What is the difference between CAD and BIM?
Moving from CAD to BIM is not just a question of computers and software
The evolution of computer design has developed from CAD to BIM with fundamental repercussions on the designer’s approach: from design to project, from the representation of what will be to the management of what is.
Once upon a time there was the drafting machine, we stood with the inks, the brackets and many other tools that required a fair amount of manual skills. Then the computers arrived and with them the CAD, so the lines were drawn on the monitor and to draw the opposite prospect to the one just created it was not necessary to start the drawing from scratch, just a copy / paste / mirror and on that basis make the changes necessary.
This is the same old story reduced to the bone, so old it is almost prehistoric.
However, even today what counts is the paper, it is the one that sings, it is the one that is stamped and it is often still the one that is brought to the construction site in formats as large as sheets.
So first you would draw by hand, then on the computer, but in the end you always go to print.
Nothing wrong with that, on the other hand, until recently it was certainly not convenient to bring a computer to the construction site, but today we have very flexible tools such as laptops and tablets that can also facilitate operations in the field.
The reflection is not so much on the use of paper or liquid crystals, but on the jump in scale compared with the zoom factor in a model made in 1:1 scale
Making a drawing to scale means having to choose ways to simplify reality.

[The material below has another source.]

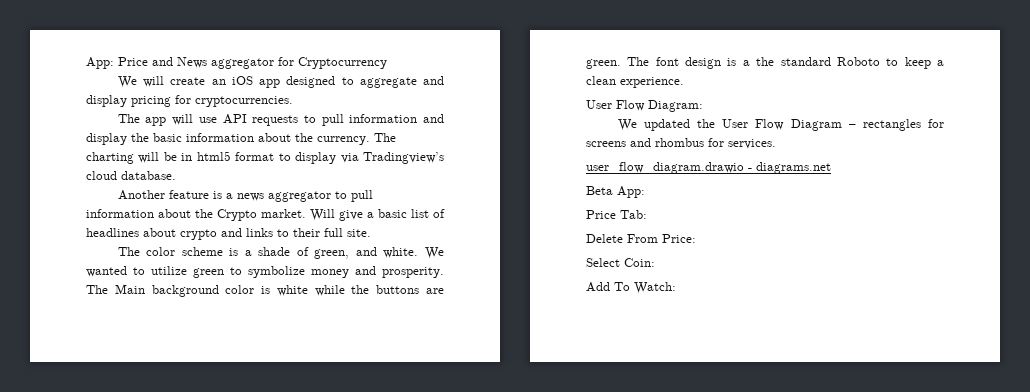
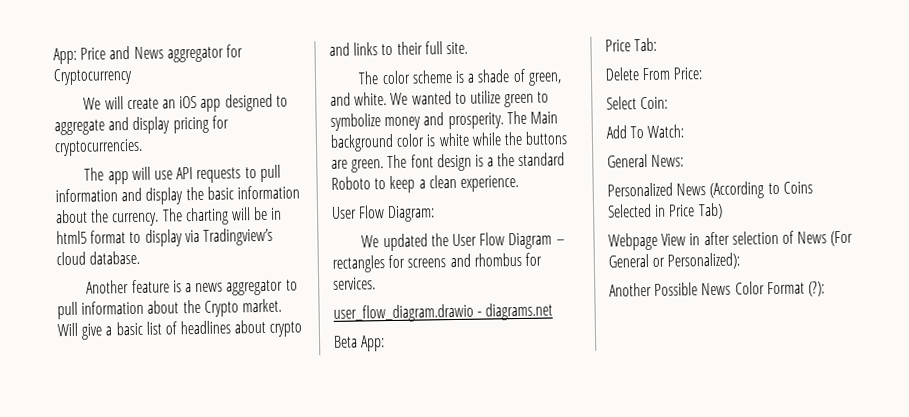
(676, 288) none -> [607,154,685,168] [607,181,813,200] [607,202,723,220] [608,230,854,251] [608,252,741,270] [609,281,825,297] // General News: // Personalized News (According to Coins Selected in Price Tab) // Webpage View in after selection of News (For General or Personalized): // Another Possible News Color Format (?):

Even if printers can be much more detailed than drawing by hand, you must still choose to represent a frame with a certain number of lines that are visible at the chosen scale. Even if you use monitor zoom on a drawing intended for a certain representation scale, the level of detail does not increase.

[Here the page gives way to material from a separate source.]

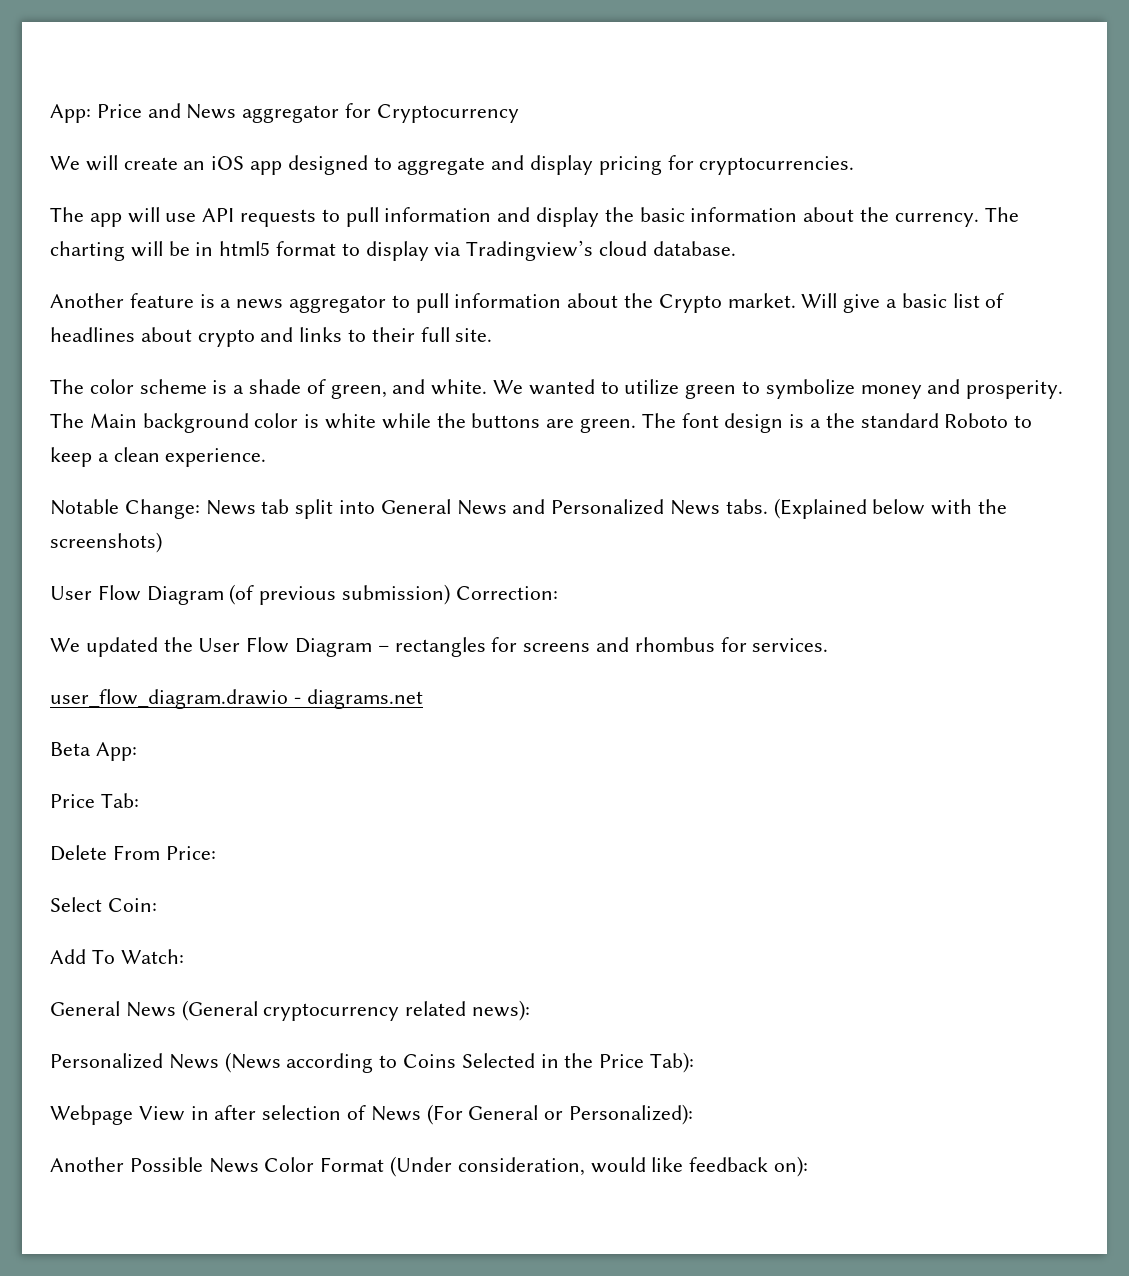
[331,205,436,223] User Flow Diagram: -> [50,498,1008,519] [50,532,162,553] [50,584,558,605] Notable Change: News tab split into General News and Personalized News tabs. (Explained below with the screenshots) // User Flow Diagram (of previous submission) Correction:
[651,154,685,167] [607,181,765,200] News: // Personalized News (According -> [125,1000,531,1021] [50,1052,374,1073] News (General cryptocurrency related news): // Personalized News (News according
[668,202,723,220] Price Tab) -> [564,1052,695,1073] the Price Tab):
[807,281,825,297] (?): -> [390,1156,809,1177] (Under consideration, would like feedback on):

If instead you use parametric objects in a 1: 1 scale model you can have a greater level of detail using the zoom, as well as different representations depending on the scale with which you choose to print. In this case it is important to point out that the print is only one of the possible representations of the model, which is always only one.
An approach of this type to the project, a BIM approach precisely, also allows you to go to the construction site with a tablet, rather than with a folded A0 folder. All this without detracting from the value and convenience of the overall view that the well-designed and printed tables can offer.
It is obvious that planning was not born with BIM. There is always a project behind its representation, with or without a computer, with or without information added to more or less parametric objects.
That good software is neither necessary nor sufficient for a good architectural project is equally well established (unfortunately or fortunately).
But there is a big difference between representing the project and creating its virtual model, with the possibility of deepening it in detail at will and seasoning it with useful information with equal freedom. Having a well-made and well-informed model also greatly facilitates the management of the built building, offering an integrated basis for the Facility and Lifecycle Management of the building.
In a certain sense, it could be said that with CAD you move more in the context of the drawing, while BIM forces you to move within the project, exploiting parametric objects that have a geometry, information and rules to relate to each other. . Furthermore, the concept of teamwork is in some way inherent in BIM, especially as regards the BIM Authoring tools that arise by contemplating the possibility of contributions from different professionals on the same project.
CAD is not old stuff, it is an integral part of BIM
As mentioned above, CAD and BIM can refer to different areas that can overlap each other, surely if CAD had not been born before there would be no BIM, and in any case the BIM information must be associated with geometric elements .
If it is true that for the management of the life cycle of a building (from the first conception to the eventual demolition) BIM is definitely the most current and correct methodology, it is equally true that when there is no building to be built, manage, etc., that is, when the Building and related Information are missing, BIM has little sense of being, but computer design does.
Certainly CAD covers a much wider range of application fields than BIM which is devoted only to construction, just think of everything related to mechanics, or topography, but also remaining in the “home”, we can think of furnishings and every another product of industrial design. The BIM rules do not apply to the mass production of a chair.
But there is also another area of architecture that does not have much to do with BIM, the study of noteworthy architectures.
What is the information on construction, management, maintenance times and costs of a work of architecture for those who intend to study its compositional logic?